The Howard Rich fiasco is breaking nationally.
Breaking so abundantly into the open, in fact, that the mighty New York Times sent a reporter out to Idaho to break the story, and he busted it up pretty good. Only, like a blotter, he got it ALL backwards ...
Saturday, Oct. 7 2006
3:12 PM
Weekend Update #1
As predicted:
This is Howie Rich's right hand man, Paul Jacob. Eric O'Keefe of LEAD and Parents In Charge is on the board of "Citizens in Charge."
Well, here we go.
This is the political version of a 'denial of service' attack on your ISP's servers (e.g. "Mailbombing.")
Click here for the Oregonian story. http://www.oregonlive.com/...

━━━

> [PROMPT A]
Sum up the post about Howard Rich in two sentences.
> [PROMPT B]
Extend the post about Howard Rich, picking up after its last line.
The material that comes next is from a different source than the post about Howard Rich.

> [RAW RECORDS]
━━━

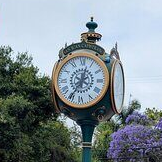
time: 12:35
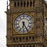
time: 6:25
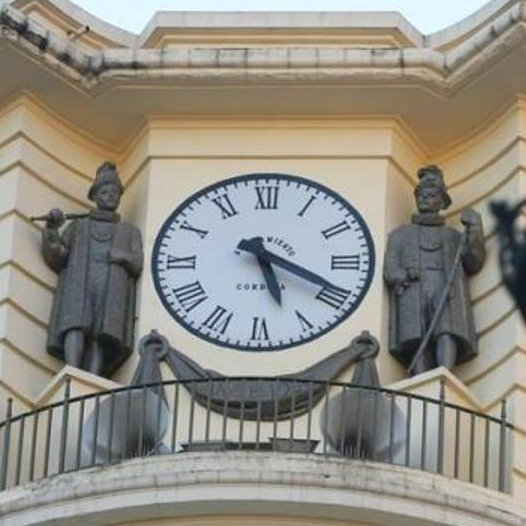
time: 5:19
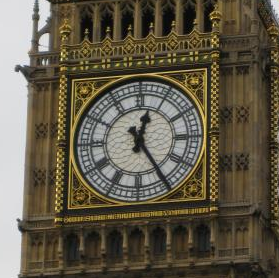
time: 12:24
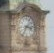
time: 3:34
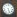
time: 5:26
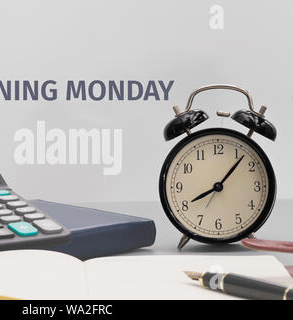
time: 8:07
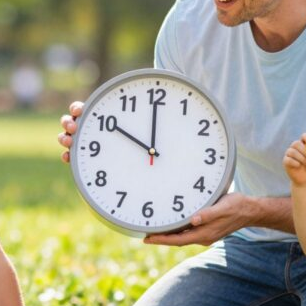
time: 9:59
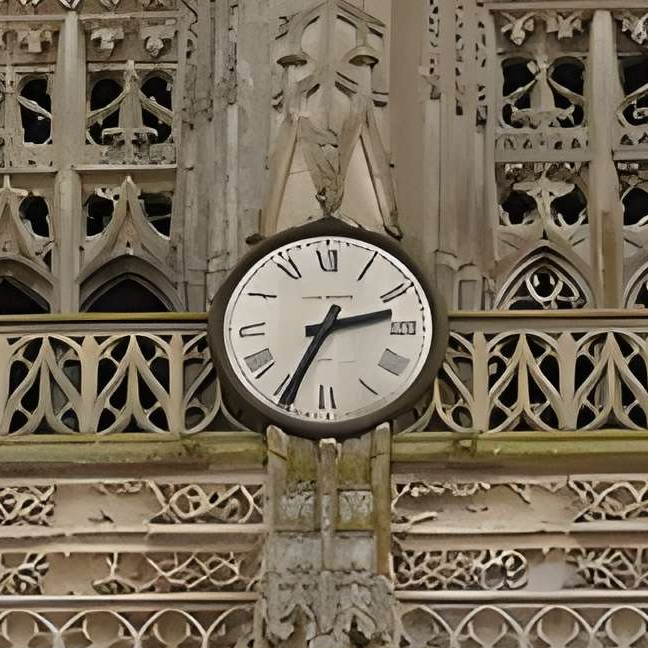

━━━

> [RESPONSE A]
The Howard Rich fiasco is becoming national news, and the New York Times sent a reporter to Idaho to cover it, though the post says he got it all backwards. A weekend update dated October 7, 2006, calls Paul Jacob Rich's right-hand man, notes that Eric O'Keefe is on the board of "Citizens in Charge," and likens the matter to a political version of a denial-of-service attack.

> [RESPONSE B]
Oregon, 6 other states blanketed in records bid
FOIA - A group wants e-mail pertaining to property rights and spending limits, an effort that will cost time and money
Saturday, October 07, 2006
GOSIA WOZNIACKA
The Oregonian
Close to 500 cities, school districts and state agencies in Oregon, and thousands more in six other states, have been hit with public records requests for all e-mails pertaining to any communication regarding measures on term limits, property rights or limiting spending, an undertaking most local municipalities say will take months and thousands of dollars to complete.
A Virginia-based group, Citizens in Charge, is mounting what its Web site calls "a study of public resource abuse" under the name CitizenFOIA (FOIA stands for Freedom of Information Act). Citizens in Charge is aiming its campaign, which also includes requests for Internet and e-mail use policies and their enforcement, at Oregon and other states where groups backed by Howard Rich, the head of Americans for Limited Government and U.S. Term Limits, pushed spending limits or property rights measures this year.
Citizens In Charge's president, Paul Jacob, says his group is nonpartisan. "Our goal is basically to find out to what degree public resources are being used for political campaigning and to make sure those resources are not abused," he said....
More as events progress.
Courage.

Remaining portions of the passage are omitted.